Vittime da inquinamento: la prima causa di decesso riguarda le malattie cardiovascolari

Se paragoniamo i dati dello studio emerge che il fumo accorcia la vita in media di 2,2 anni, causando circa 7,2 milioni di decessi prematuri ogni anno. Mentre invece l’HIV/AIDS ne provoca 1 milione e la malaria 600mila. Per quanto riguarda l’Italia si evince che l’inquinamento fa almeno 81.473 vittime l’anno (dato relativo al 2015), per un totale annuo complessivo di 1.242.579 anni di vita persi.
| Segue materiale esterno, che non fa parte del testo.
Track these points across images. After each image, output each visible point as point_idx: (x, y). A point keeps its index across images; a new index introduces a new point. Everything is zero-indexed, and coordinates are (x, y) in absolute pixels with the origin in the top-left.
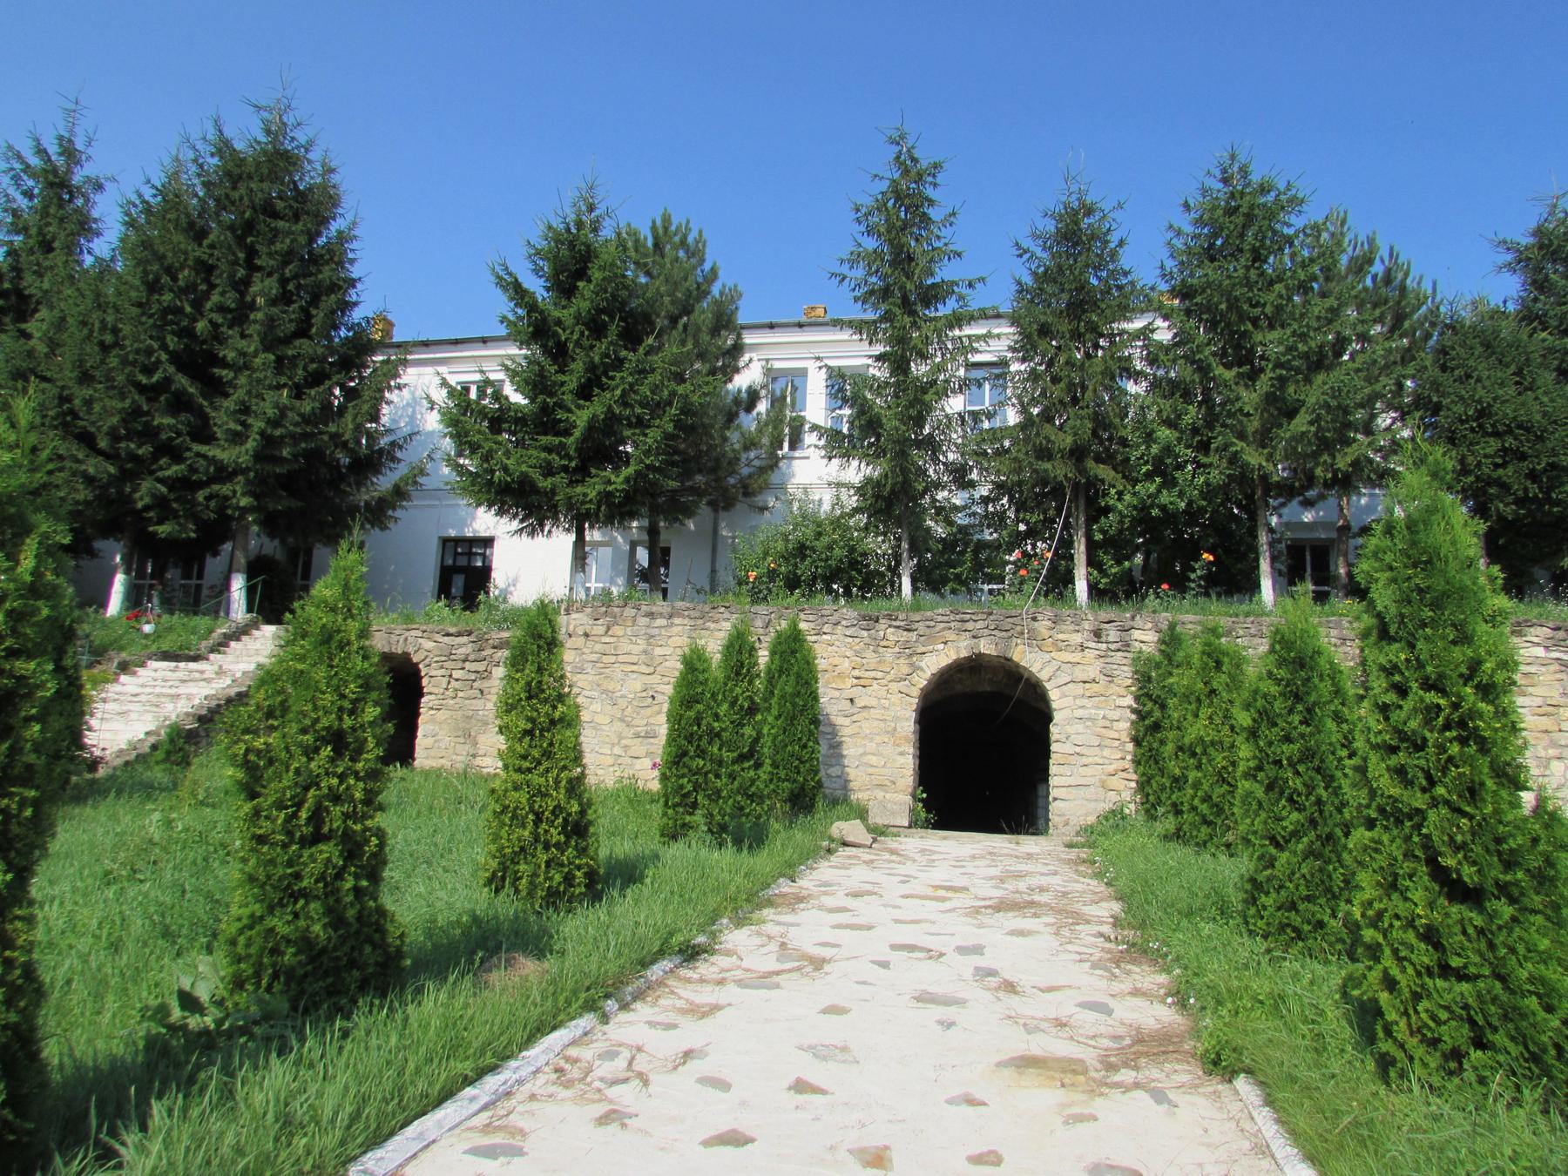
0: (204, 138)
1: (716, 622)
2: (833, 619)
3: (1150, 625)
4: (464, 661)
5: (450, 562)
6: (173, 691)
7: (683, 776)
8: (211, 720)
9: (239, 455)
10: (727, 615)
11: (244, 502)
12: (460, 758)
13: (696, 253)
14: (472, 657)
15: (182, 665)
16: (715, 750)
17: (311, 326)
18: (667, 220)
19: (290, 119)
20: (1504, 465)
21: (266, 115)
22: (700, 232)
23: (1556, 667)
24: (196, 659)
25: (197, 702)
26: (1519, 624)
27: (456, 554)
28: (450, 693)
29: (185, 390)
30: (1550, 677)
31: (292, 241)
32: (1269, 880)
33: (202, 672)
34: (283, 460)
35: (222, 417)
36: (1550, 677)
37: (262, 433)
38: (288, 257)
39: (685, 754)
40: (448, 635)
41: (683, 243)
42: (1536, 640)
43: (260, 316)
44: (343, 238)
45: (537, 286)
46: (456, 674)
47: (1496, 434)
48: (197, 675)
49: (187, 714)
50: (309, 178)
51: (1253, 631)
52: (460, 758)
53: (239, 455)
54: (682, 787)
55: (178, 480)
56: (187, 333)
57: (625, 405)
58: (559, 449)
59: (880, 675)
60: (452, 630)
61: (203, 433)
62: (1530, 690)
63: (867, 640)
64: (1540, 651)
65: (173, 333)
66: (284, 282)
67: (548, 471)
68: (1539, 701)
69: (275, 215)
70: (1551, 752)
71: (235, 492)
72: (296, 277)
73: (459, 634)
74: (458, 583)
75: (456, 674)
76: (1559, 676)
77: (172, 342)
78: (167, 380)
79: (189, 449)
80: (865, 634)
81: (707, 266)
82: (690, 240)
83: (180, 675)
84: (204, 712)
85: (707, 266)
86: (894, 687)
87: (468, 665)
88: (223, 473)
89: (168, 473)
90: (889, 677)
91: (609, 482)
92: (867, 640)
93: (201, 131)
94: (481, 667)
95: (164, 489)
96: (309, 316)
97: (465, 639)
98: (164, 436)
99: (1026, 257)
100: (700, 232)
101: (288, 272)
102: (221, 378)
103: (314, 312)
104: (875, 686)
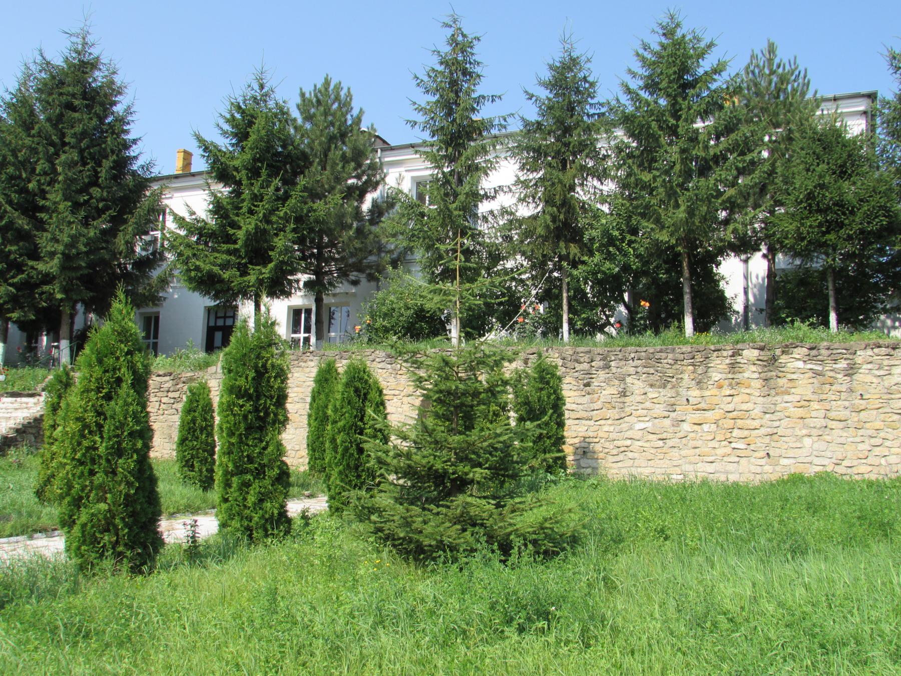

Quali sono le patologie principali dovute allo smog? Secondo gli esperti la prima causa di decesso da inquinamento riguarda le malattie cardiovascolari: infarto e ictus, con il 43% dell’aspettativa di vita persa. Come limitare questi numeri? Eliminando le emissioni derivanti dai combustibili fossili. Così l’aspettativa di vita media nel mondo potrebbe già salire di oltre un anno.

“Dato che l’impatto dell’inquinamento sulla salute pubblica è complessivamente molto maggiore di quanto creduto finora e che si tratta di un fenomeno mondiale, crediamo che i nostri risultati denuncino l’esistenza di una pandemia da inquinamento dell’aria” – ha aggiunto Münzel.